L’ensemble per­met à la série d’ex­plo­rer plein de choses. Certains épi­sodes (notam­ment le pre­mier, conçu comme un télé­film de trois heures sépa­ré de la série mais qu’il faut voir impé­ra­ti­ve­ment avant la sai­son 1) sont des concen­trés d’ac­tion ; d’autres, de longues réflexions intros­pec­tives. On peut assis­ter à des manœuvres mili­taires tac­tiques (un bat­tles­tar est un vais­seau ami­ral, ras­sem­blant les rôles de porte-avions et de croi­seur, avec quelques carac­té­ris­tiques d’un cui­ras­sé en prime), à une gué­rilla de sur­vi­vants sur une pla­nète occu­pée, à des chas­sés-croi­sés amou­reux inha­bi­tuel­le­ment réa­listes (l’a­mour, c’est un besoin vital qui fait faire plein de conne­ries, nour­rit les frus­tra­tions et cause plus de dou­leurs que de bon­heur), à des coups d’État mili­taires, à des coups d’État civils, à des négo­cia­tions vicieuses et des crises d’héroïsme…

La reli­gion est un aspect récur­rent de la série mais, contrai­re­ment aux bonnes habi­tudes amé­ri­caines, elle n’est pas pré­sen­tée comme une véri­té allant de soi : il y a plu­sieurs reli­gions, plus ou moins incom­pa­tibles, plus ou moins per­ni­cieuses, plus ou moins enne­mies, et cer­tains per­son­nages sont ouver­te­ment athées. Surtout, les reli­gions ne sont pas le che­min de la véri­té : comme le reste, elles sont un moyen plus ou moins effi­cace de plon­ger l’hu­ma­ni­té dans le chaos et, si l’on craint un temps que suivre une pro­phé­tie soit la voie de la sagesse, ça tourne rapi­de­ment à la catas­trophe (la décou­verte de la Terre devrait res­ter dans les annales mon­diales des meilleurs moments de série télé, au cha­pitre « tra­gique désillusion »).

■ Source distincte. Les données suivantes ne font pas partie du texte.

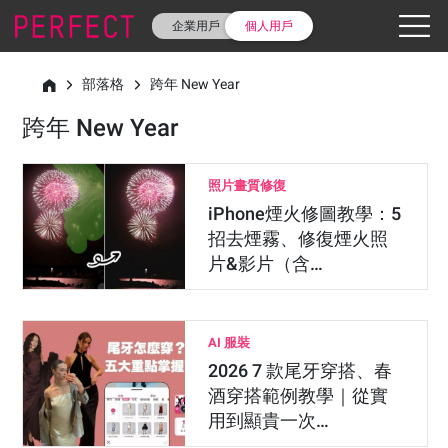
企業用戶
個人用戶
部落格
跨年 New Year
跨年 New Year
照片畫質修復
iPhone煙火修圖教學：5
招去煙霧、修復煙火照
片&影片（含…
AI 服裝
2026 7 款尾牙穿搭、春
酒穿搭範例教學｜從實
用到顯貴一次…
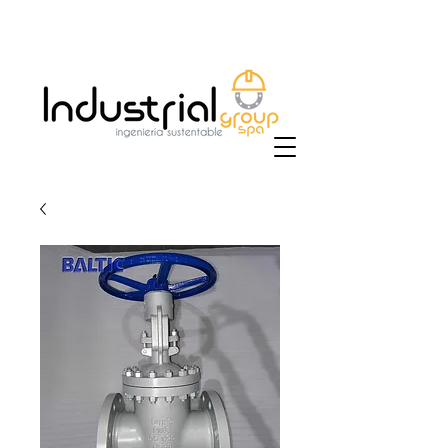
+56 9 9829 4014
|
ventas@industrialgroup.cl
/
jorge@industrialgroup.cl
| Horario: Lunes a
Viernes 8:30-18:00 hrs.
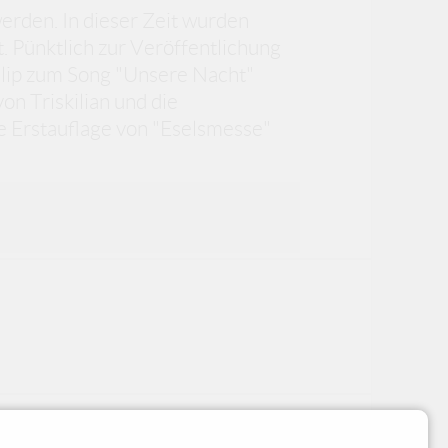
rden. In dieser Zeit wurden
. Pünktlich zur Veröffentlichung
clip zum Song "Unsere Nacht"
von Triskilian und die
e Erstauflage von "Eselsmesse"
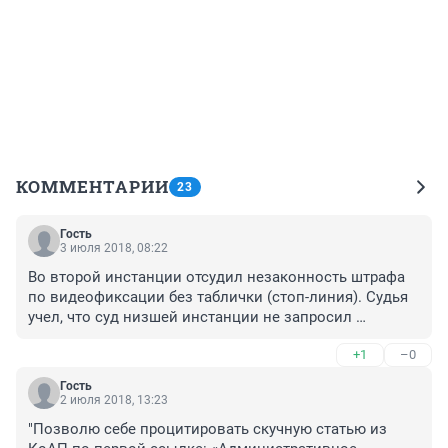
КОММЕНТАРИИ
23
Гость
3 июля 2018, 08:22
Во второй инстанции отсудил незаконность штрафа 
по видеофиксации без таблички (стоп-линия). Судья 
учел, что суд низшей инстанции не запросил 
документы и объяснения ГИБДД по 
+1
–0
переоборудованию участка дороги , где было 
совершено правонарушение. 3 месяца возни по 
Гость
судам - но дело принципа. Прецендент создан.
2 июля 2018, 13:23
"Позволю себе процитировать скучную статью из 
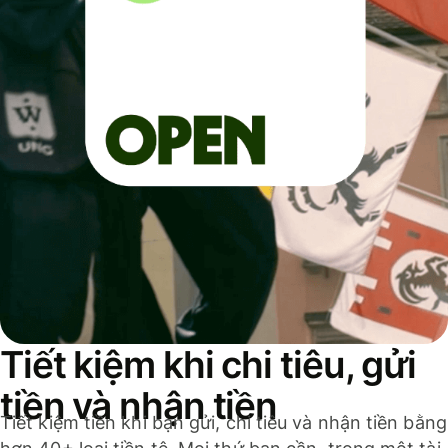
Tiết kiệm khi chi tiêu, gửi
tiền và nhận tiền
Tiết kiệm tiền khi bạn gửi, chi tiêu và nhận tiền bằng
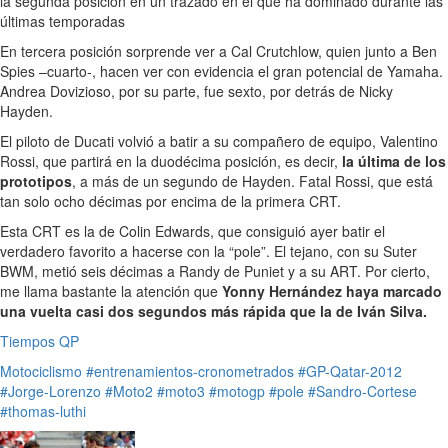
la segunda posición en un trazado en el que ha dominado durante las
últimas temporadas
En tercera posición sorprende ver a Cal Crutchlow, quien junto a Ben
Spies –cuarto-, hacen ver con evidencia el gran potencial de Yamaha.
Andrea Dovizioso, por su parte, fue sexto, por detrás de Nicky
Hayden.
El piloto de Ducati volvió a batir a su compañero de equipo, Valentino
Rossi, que partirá en la duodécima posición, es decir,
la última de los
prototipos
, a más de un segundo de Hayden. Fatal Rossi, que está
tan solo ocho décimas por encima de la primera CRT.
Esta CRT es la de Colin Edwards, que consiguió ayer batir el
verdadero favorito a hacerse con la “pole”. El tejano, con su Suter
BWM, metió seis décimas a Randy de Puniet y a su ART. Por cierto,
me llama bastante la atención que
Yonny Hernández haya marcado
una vuelta casi dos segundos más rápida que la de Iván Silva.
Tiempos QP
Motociclismo
#entrenamientos-cronometrados
#GP-Qatar-2012
#Jorge-Lorenzo
#Moto2
#moto3
#motogp
#pole
#Sandro-Cortese
#thomas-luthi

La nature humaine est explo­rée de mul­tiples façons, avec bien sûr la limite des Cylons pro­gram­més pour se croire humains, mais aus­si les doutes des humains nor­maux : « où vais-je ? » est évi­dem­ment une ques­tion omni­pré­sente (rap­pe­lons que toute la série suit un exode), mais « qui suis-je ? » est éga­le­ment une inter­ro­ga­tion récur­rente, que ce soit pour le fils qui se construit contre le père, le capi­taine qui doit déci­der d’o­béir au com­man­deur ou de suivre la pré­si­dente de la République, la fon­ceuse qui hésite entre se poser avec un mec et conti­nuer la chasse, le traître qui n’ar­rive pas à choi­sir un camp, la défen­seuse des droits des femmes confron­tée à la néces­si­té de sou­te­nir la nata­li­té pour la sur­vie de l’es­pèce, et aus­si le Cylon qui doute de la légi­ti­mi­té de la des­truc­tion de l’hu­ma­ni­té ou de la lobo­to­mie d’autres Cylons… Et rares sont les séries trai­tant aus­si régu­liè­re­ment de la dépres­sion, de l’al­coo­lisme et du suicide.

Il y a aus­si quelques pas­sages assez comiques, comme le match de boxe orga­ni­sé pour que l’é­qui­page du Galactica puisse relâ­cher un peu la pres­sion, ou tou­chants comme les échanges mal­adroits entre Dee et Billy ou entre la pré­si­dente et l’amiral.

Dans l’en­semble, Battlestar Galactica est donc une série com­plexe, qui va bien au delà de la simple série de SF — même un huis-clos bien fou­tu comme Stargate : uni­verse — pour évo­quer plein d’as­pects dif­fé­rents de l’hu­ma­ni­té, des­si­nant une trame glo­bale où la nature humaine elle-même est au cœur du pro­pos et pré­pa­rant une fin rela­ti­ve­ment déprimante.